• _Short problem_:
From the livestock rebuttal below, copy out everything from "Unfortunately, I was" down to "the real world.".

• _Article_:
## Start

This rebuttal highlights the following:
– The publications mentioned ignore the uncertainties associated with the climate sensitivity of GHGs.
– Baseline scenarios over time and space for livestock-borne methane and nitrous oxide emissions are elided.
– There are deficits in the methodological treatment of emissions deriving from land use change (deforestation).
– It is not acknowledged that there is virtually no livestock signal discernible in global methane distribution and historical methane emission rates.
– The loss of energy through methane emissions by enteric fermentation in ruminants is considered as damaging to production. However, livestock-borne methane might be the price to be ‘paid’ for the effective transformation of high-fibre diets from crop residues and vast areas of grass- and rangelands marginal to agriculture into valuable food for humans (meat and milk).
Consequently, the mentioned publications highly overstate livestock contribution to climate change in its extent and impact.
KeywordsGreen house gases Livestock FAO Rangelands Grasslands Environment
The influential report ‘Livestock's Long Shadow’ was published by FAO in 2006 (Steinfeld et al. 2006). This report's main message (which claims that domestic animals contribute 18% to anthropogenic greenhouse gas (GHG) emissions) caused a major storm in the global media. The report has been cited nearly 1,200 times, according to Google Scholar. The concern about livestock's alleged contribution to climate change culminated with a hearing in the European Parliament 2009 on the topic ‘Less Meat = Less Heat’. The United States Council on Foreign Relations marks the report as ‘must read’. The USA Cattleman's Beef Board issued a rebuttal (2009). In summary, the above-mentioned report caused considerable damage to the reputation of animal husbandry in general, and in particular to the grassland-based production systems.
In a series of talks (almost two dozens), which I gave in the past seven years in Paraguay, Argentina and other countries at national and international congresses and seminars, I strongly criticized several basic assumptions and methodological approaches in the above-mentioned report. Meanwhile, however, I got the impression that the FAO had quietly abandoned its critique of domestic livestock promoting climate change, as it had become fairly quiet around this topic.
Unfortunately, I was mistaken: I was quite surprised when I recently discovered another report on the homepage of FAO ‘Tackling Climate Change Through Livestock’ (Gerber et al. 2013) (http://www.fao.org/ag/againfo/resources/en/publications/tackling_climate_change/index.htm). In this publication, the contribution of global domestic livestock to the anthropogenic GHG emissions has been somewhat reduced to ‘only’ 14.5% as compared to the above-mentioned previous report; however, it still
– contains the same methodological deficits,
– ignores the uncertainties associated with the climate sensitivity of so-called GHGs
– and ignores the inconsistencies between some of its conclusions and several empiric observations in the real world.
After seven years of intensive scientific examination of this topic, I feel obliged to challenge FAO with the following seven questions. I think the worldwide community of taxpayers, of which I form part too (in Paraguay and Germany) and which finances the FAO in order to comply with its mandate (to contribute sensibly to global food security), has the right to see the FAO rejecting well-founded doubts with its mandate compliance or, alternatively, heading to an institutional course correction.

## End

• _Provided material_:

## Start

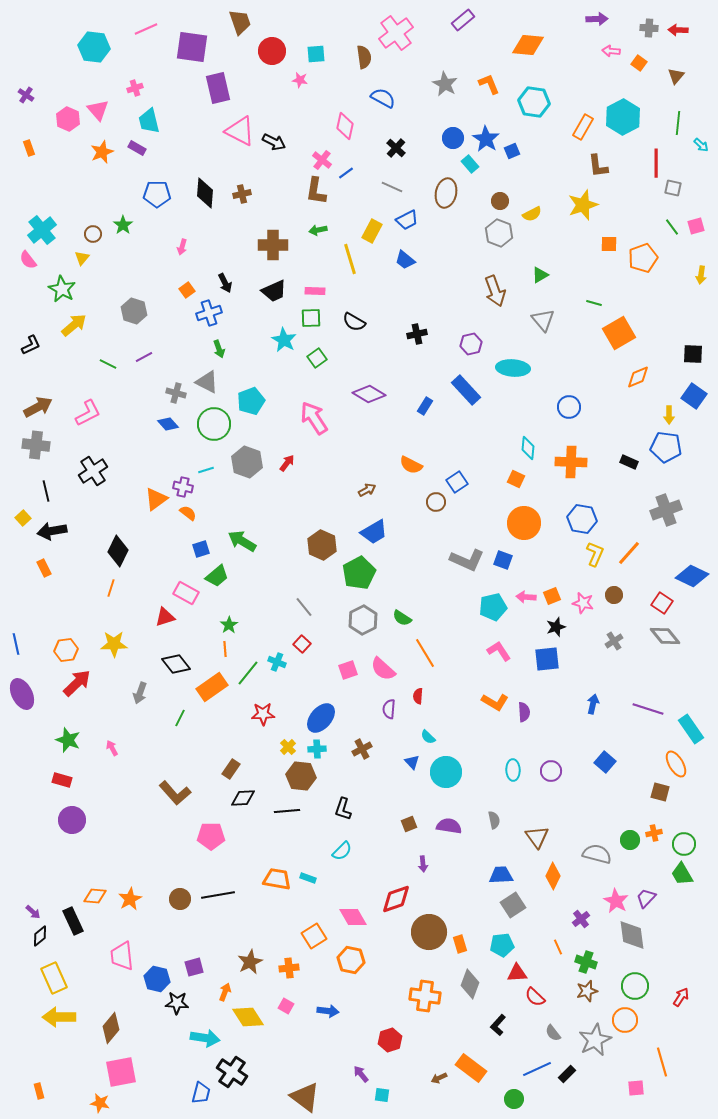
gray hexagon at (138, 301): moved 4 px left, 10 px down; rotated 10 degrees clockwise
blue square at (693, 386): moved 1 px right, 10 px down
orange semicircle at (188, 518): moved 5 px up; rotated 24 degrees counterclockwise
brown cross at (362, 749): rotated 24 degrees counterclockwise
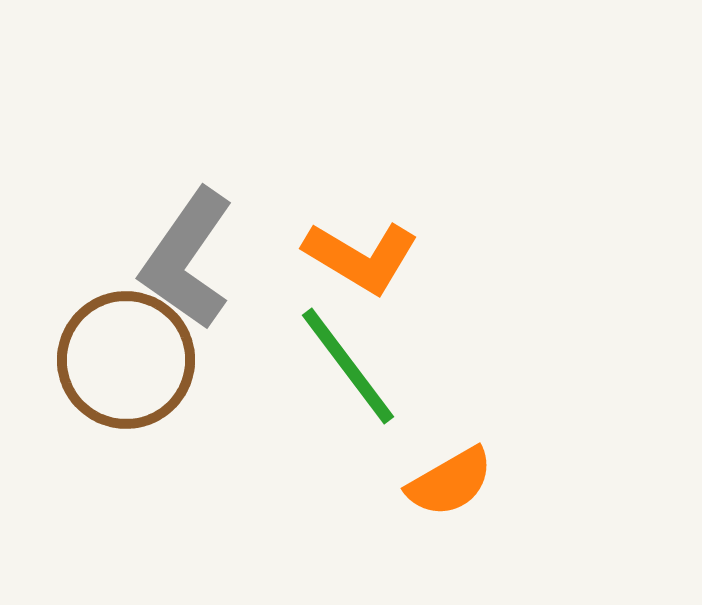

## End

• _Expected answer_:
Unfortunately, I was mistaken: I was quite surprised when I recently discovered another report on the homepage of FAO ‘Tackling Climate Change Through Livestock’ (Gerber et al. 2013) (http://www.fao.org/ag/againfo/resources/en/publications/tackling_climate_change/index.htm). In this publication, the contribution of global domestic livestock to the anthropogenic GHG emissions has been somewhat reduced to ‘only’ 14.5% as compared to the above-mentioned previous report; however, it still
– contains the same methodological deficits,
– ignores the uncertainties associated with the climate sensitivity of so-called GHGs
– and ignores the inconsistencies between some of its conclusions and several empiric observations in the real world.